#### JOB
Switch every occurrence of "San Martín" to "Regatas" in the records below, and reproduce their text with nothing else altered.

#### SUPPLIED DATA
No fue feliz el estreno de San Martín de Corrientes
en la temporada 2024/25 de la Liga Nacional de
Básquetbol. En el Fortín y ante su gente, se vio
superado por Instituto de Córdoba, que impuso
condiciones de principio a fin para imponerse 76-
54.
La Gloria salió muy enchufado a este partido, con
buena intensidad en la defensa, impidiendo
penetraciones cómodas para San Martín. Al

#### SOLVED EXERCISE
No fue feliz el estreno de Regatas de Corrientes
en la temporada 2024/25 de la Liga Nacional de
Básquetbol. En el Fortín y ante su gente, se vio
superado por Instituto de Córdoba, que impuso
condiciones de principio a fin para imponerse 76-
54.
La Gloria salió muy enchufado a este partido, con
buena intensidad en la defensa, impidiendo
penetraciones cómodas para Regatas. Al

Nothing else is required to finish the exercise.